Use a Web browser to verify that you can connect to your Outlook Web Access server. If you are also running other mobility services, verify that you can connect to these services by using an appropriate client.

Part 2:

Add/modify a registry value to point to the exchange-oma
1. Click Start, click Run, type regedit, and then click OK.
2. Locate the following registry subkey:

HKEY_LOCAL_MACHINE\SYSTEM\CurrentControlSet\Services\MasSync\Parameters
3. On the right panel, make sure ExchangeVDir points to /exchange-oma. If the value of ExchangeVDir is ExchDAV, you should change it to /exchange-oma.

Note: the ExchangeVDir and exchange-oma are case sensitive. In the Value data box, you must enter a forward slash (/) following by exchange-oma. Click OK.
4. If there is not ExchangeVDir, you need to create it. Right-click Parameters, click to New, and then click String Value.

Type ExchangeVDir, and then press ENTER. Right-click ExchangeVDir, and then click Modify.
5. Quit Registry Editor.
6. Restart the IIS Admin service. To do this, follow these steps:
a. Click Start, click Run, type services.msc, and then click OK.
b. In the list of services, right-click IIS Admin service, and then click Restart.


Part 3:

Creating a secondary virtual directory for ActiveSync and OMA access
1. Start Internet Information Services (IIS) Manager from Administrative Tools.
2. Locate the Exchange virtual directory, for example, Web Sites\Default Web Site\Exchange
3. Right-click the Exchange folder click All Tasks, and then click Save Configuration to a File.
4. In the File name box, type a name. For example, type ExchangeVDir. Click OK.
5. Right-click the root of this Web site. Typically, this is Default Web Site. Click New, and then click Virtual Directory (from file).
6. In the Import Configuration dialog box, click Browse, locate the file that you created in step 4, click Open, and then click Read File.
7. Under Select a configuration to import , click Exchange, and then click OK.

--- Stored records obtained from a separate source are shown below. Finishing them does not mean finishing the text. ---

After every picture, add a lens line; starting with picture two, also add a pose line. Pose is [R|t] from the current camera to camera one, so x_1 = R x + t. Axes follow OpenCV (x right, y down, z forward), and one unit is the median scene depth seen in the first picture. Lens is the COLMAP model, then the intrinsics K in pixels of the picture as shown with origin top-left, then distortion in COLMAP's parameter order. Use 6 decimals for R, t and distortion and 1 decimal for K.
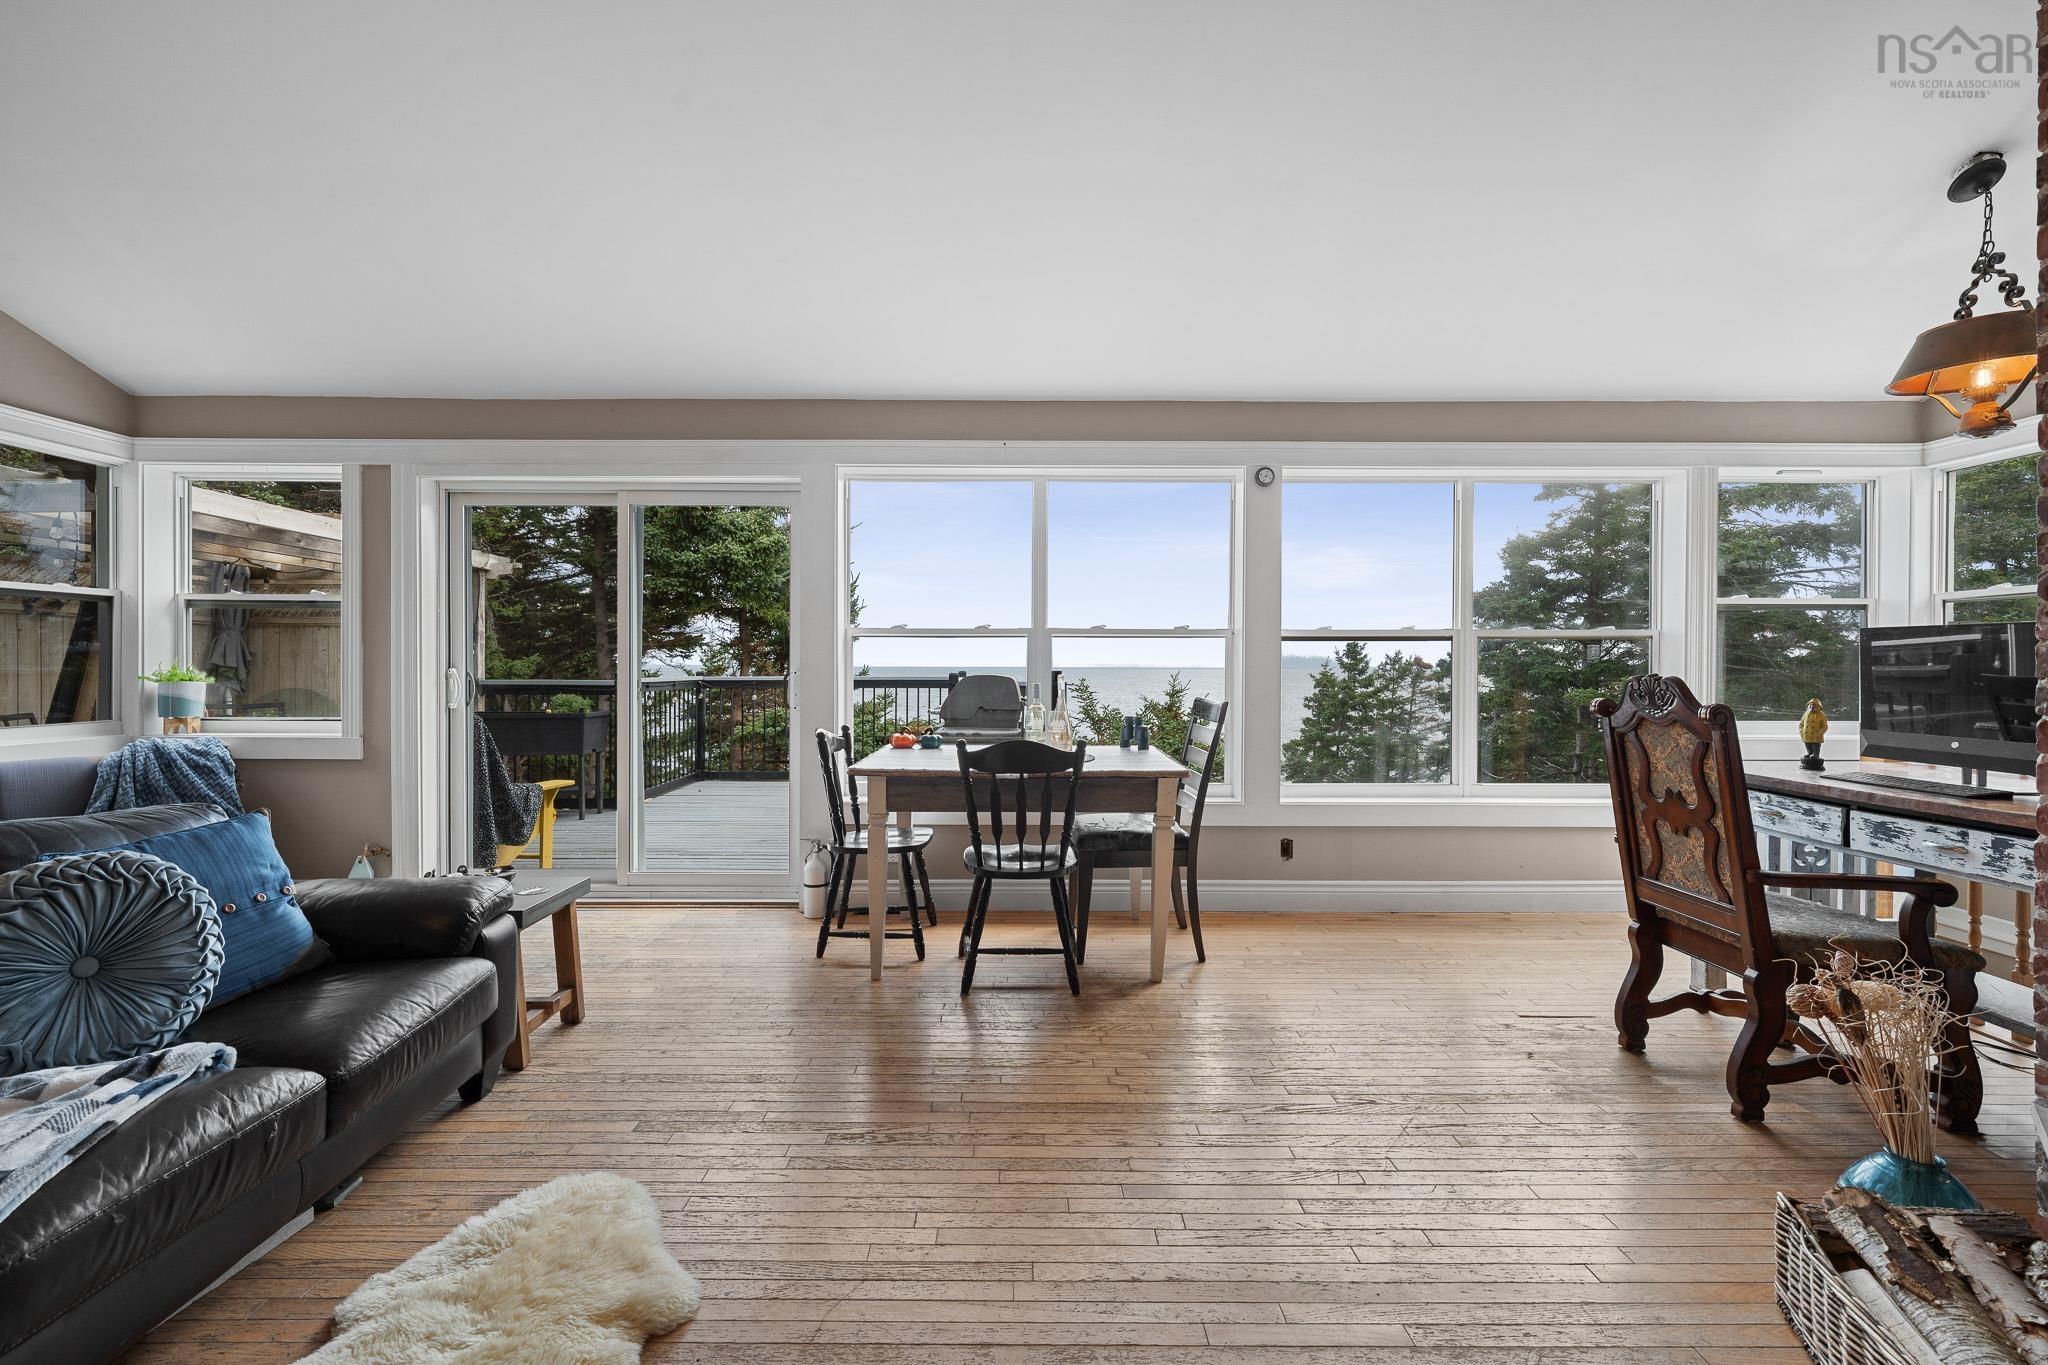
lens RADIAL K [[872.4, 0, 1020.4], [0, 872.4, 672.5], [0, 0, 1]] dist [0.000278, 0.000005]
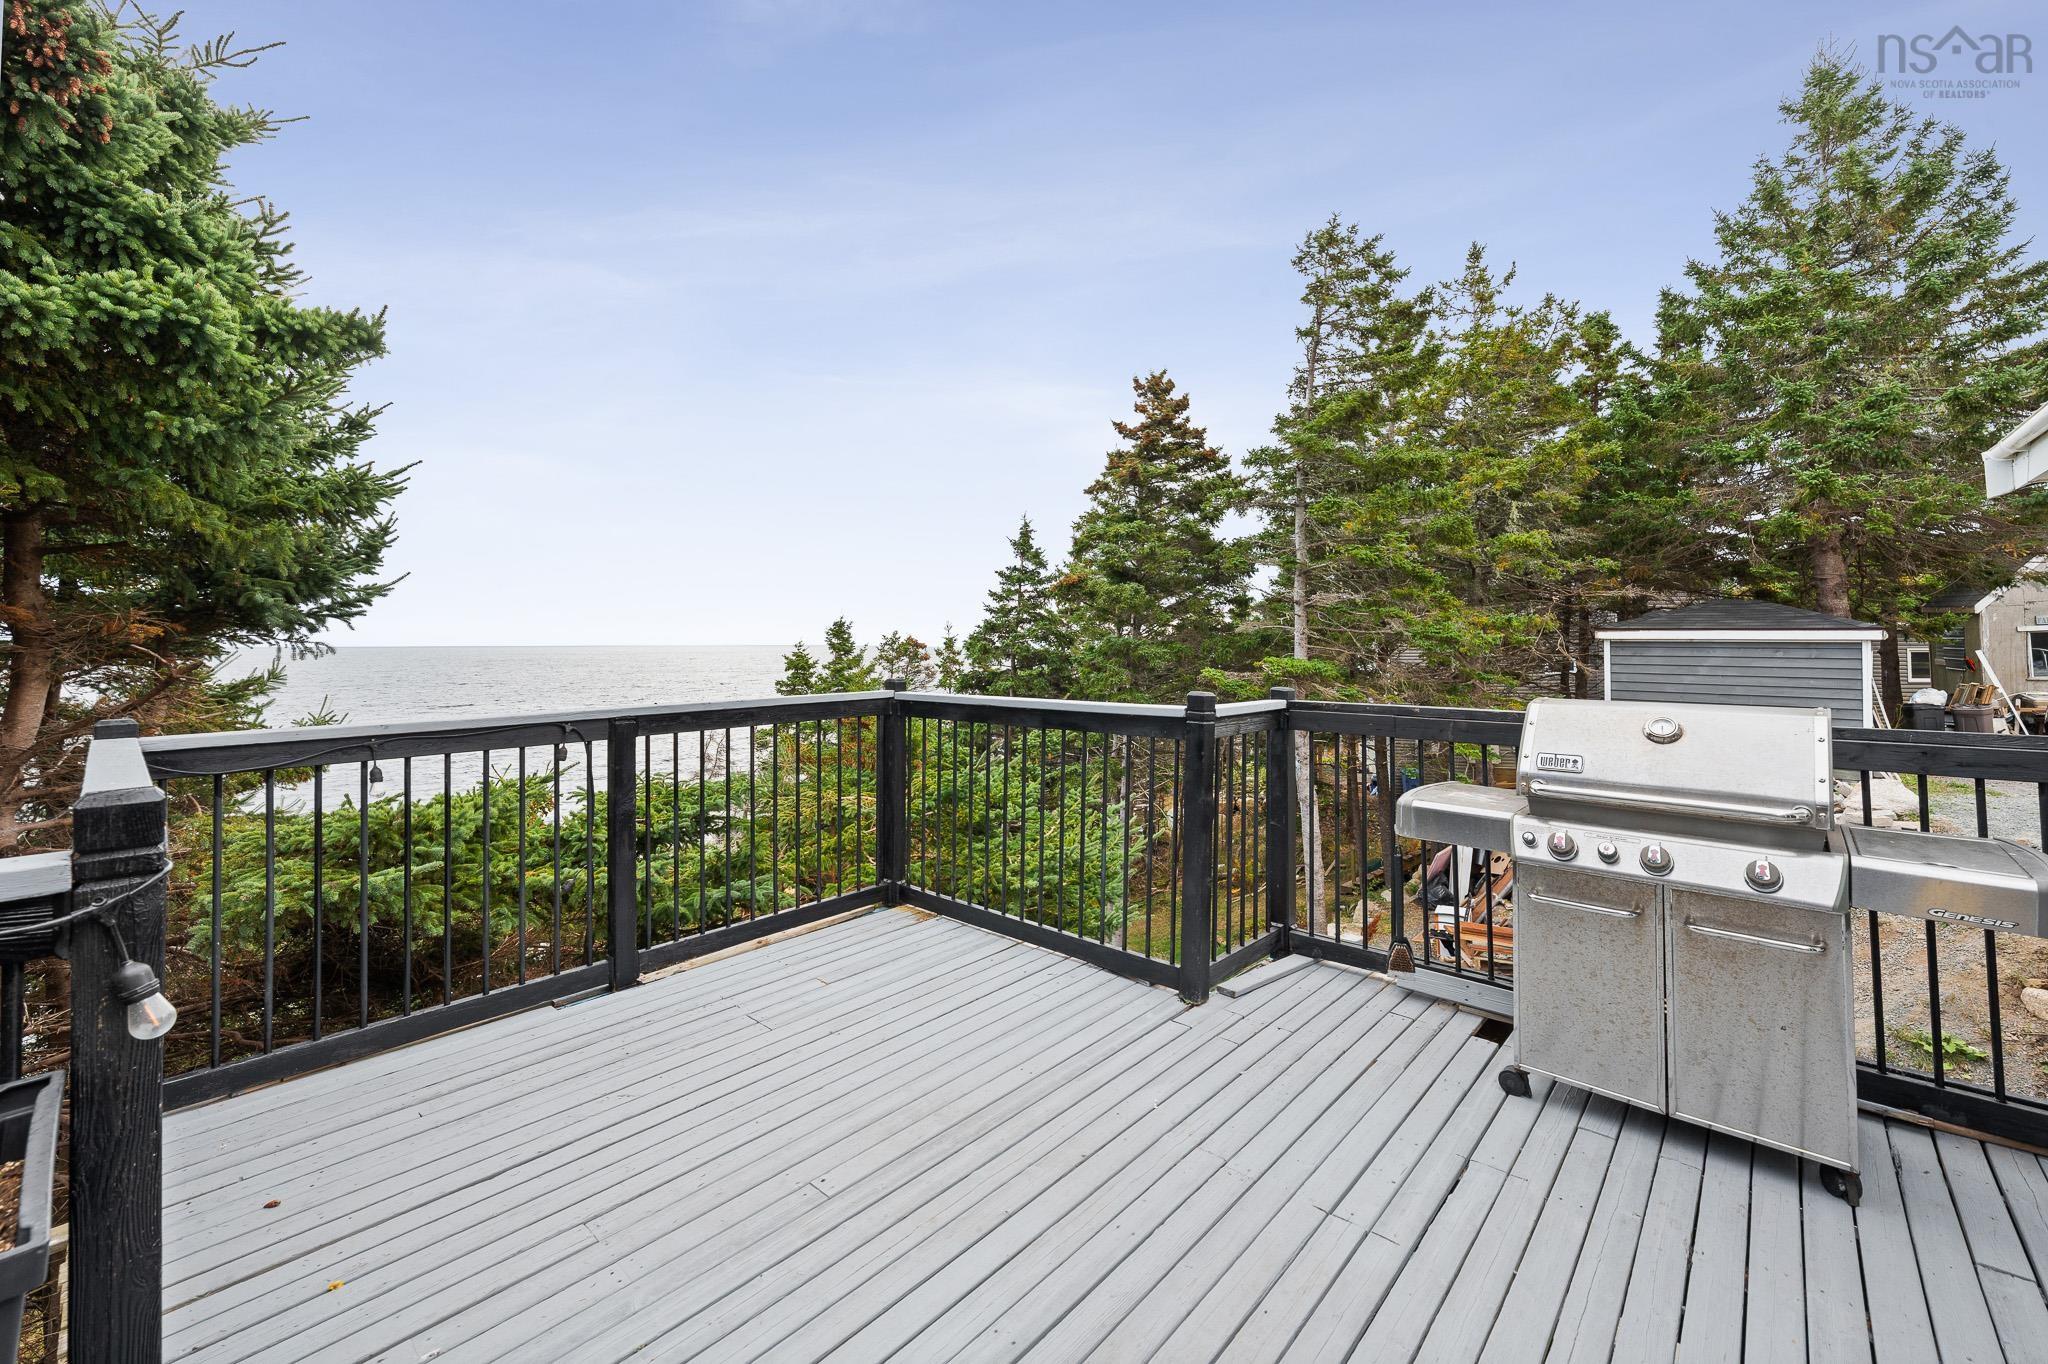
lens RADIAL K [[830.7, 0, 1021.7], [0, 830.7, 663.2], [0, 0, 1]] dist [0.001493, -0.000032]
pose [[0.676861, -0.024102, 0.735716, -0.837442], [0.008603, 0.999655, 0.024834, -0.053649], [-0.736060, -0.010480, 0.676835, 1.423886]]
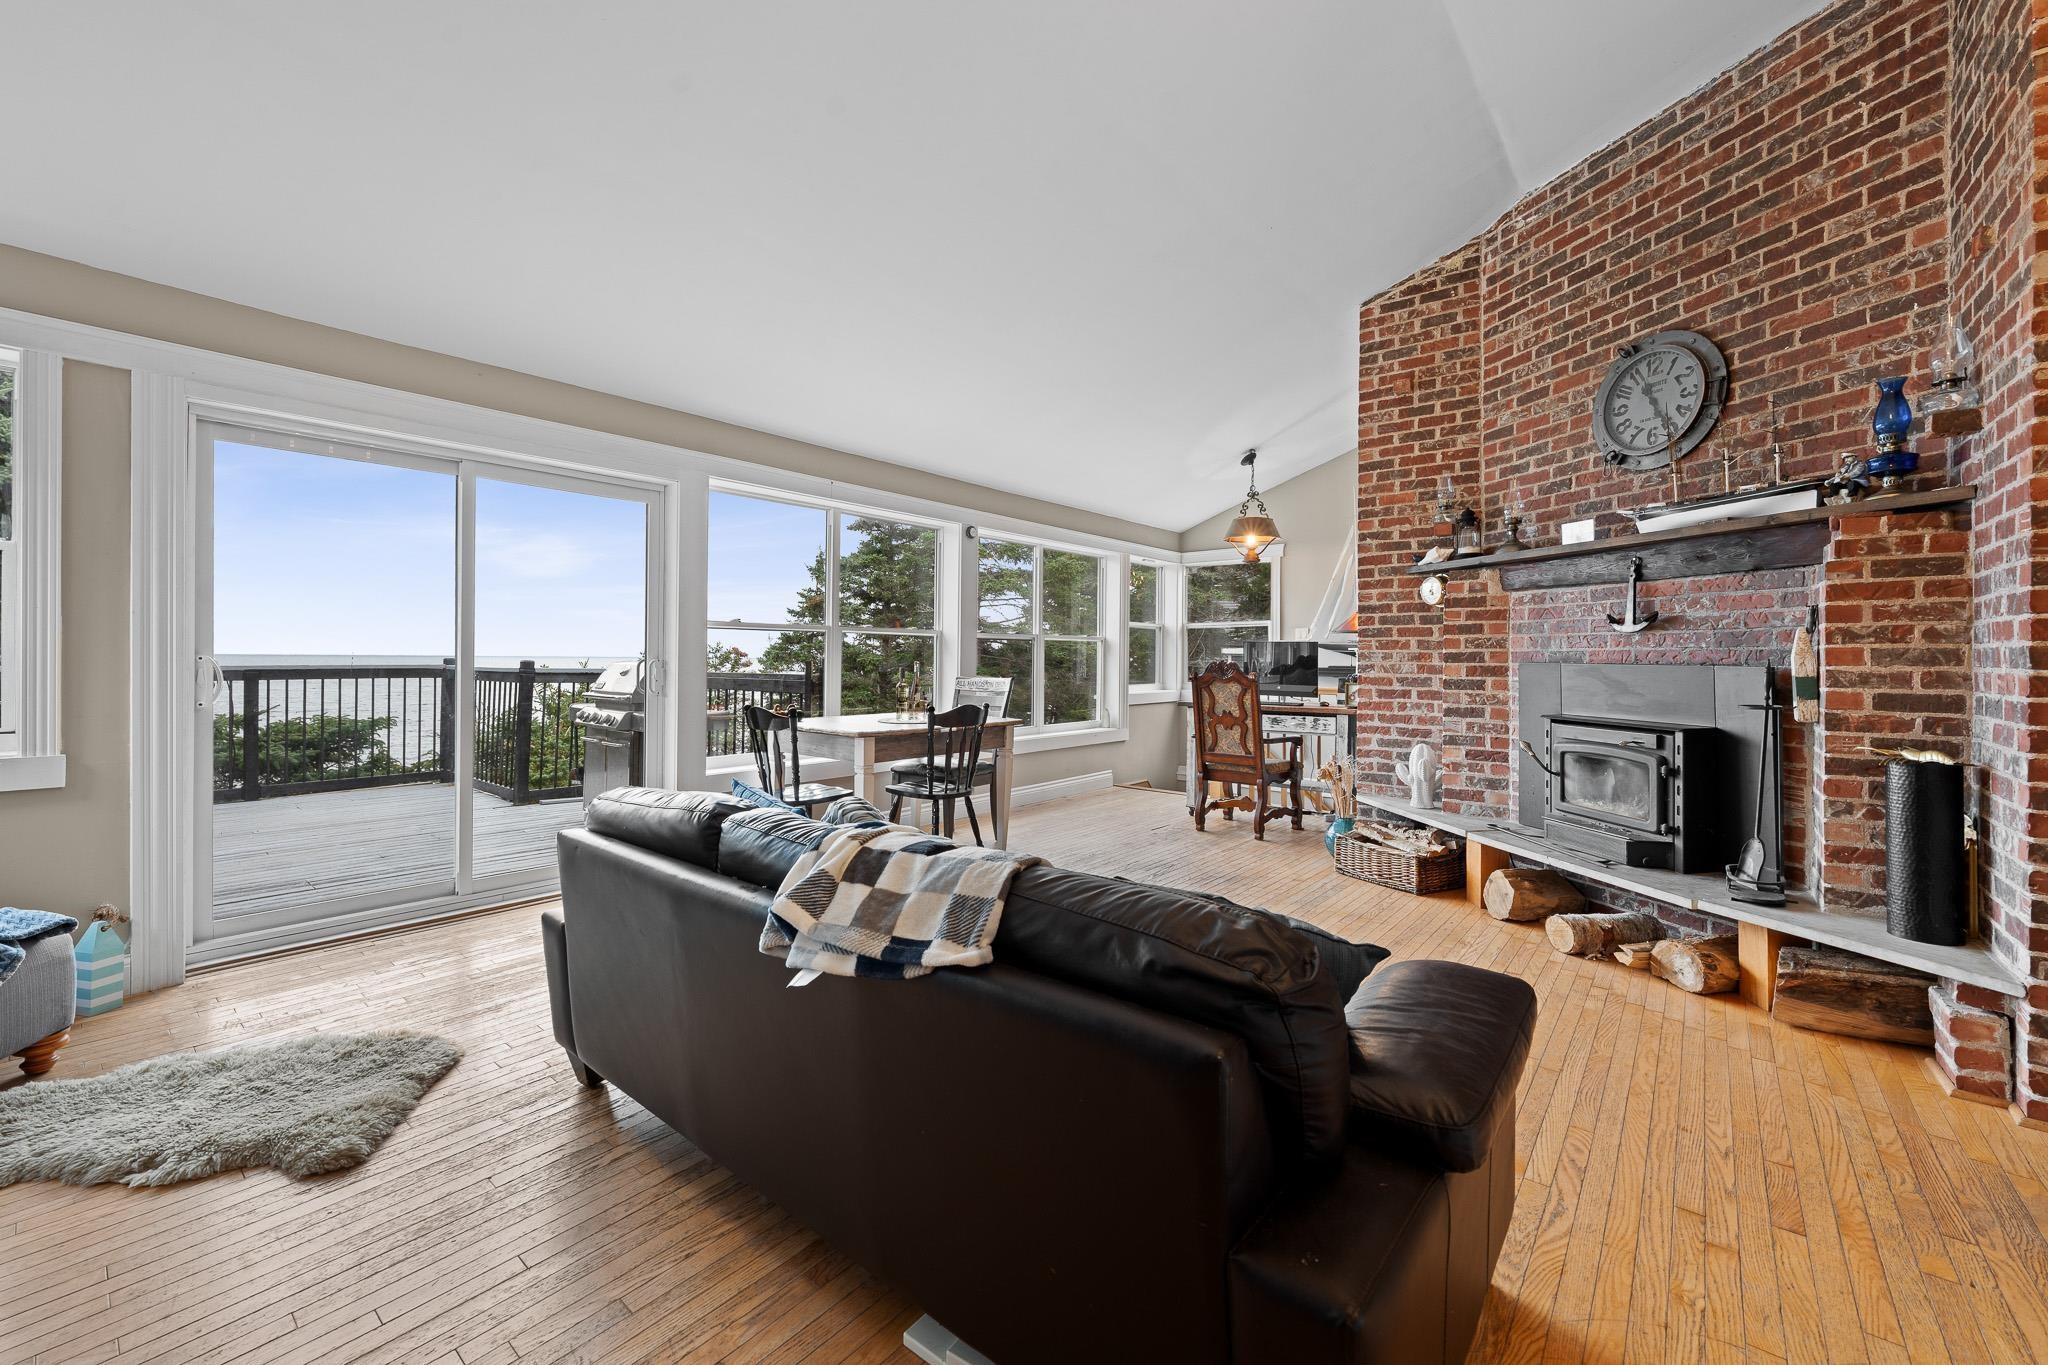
lens RADIAL K [[822.6, 0, 1016.7], [0, 822.6, 659.1], [0, 0, 1]] dist [-0.000918, -0.000202]
pose [[0.645054, 0.000346, 0.764137, -0.765910], [0.000375, 1.000000, -0.000770, -0.000840], [-0.764137, 0.000783, 0.645053, 0.006851]]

A dialog box will appear that states that the "virtual directory already exists."
8. In the Alias box, type a name for the new virtual directory that you want Exchange ActiveSync and Outlook Mobile Access to use. In our case, it is exchange-oma. Click OK.
9. Right-click the new virtual directory. In this example, click exchange-oma. Click Properties.
10. Click the Directory Security tab.
11. Under Authentication and access control, click Edit.
12. Make sure that only the following authentication methods are enabled, and then click OK:


Integrated Windows authentication


Basic authentication

13. Under Secure communications, click Edit. Make sure that Require secure channel (SSL) is not enabled, and then click OK.
14. Click OK, and then close the IIS Manager.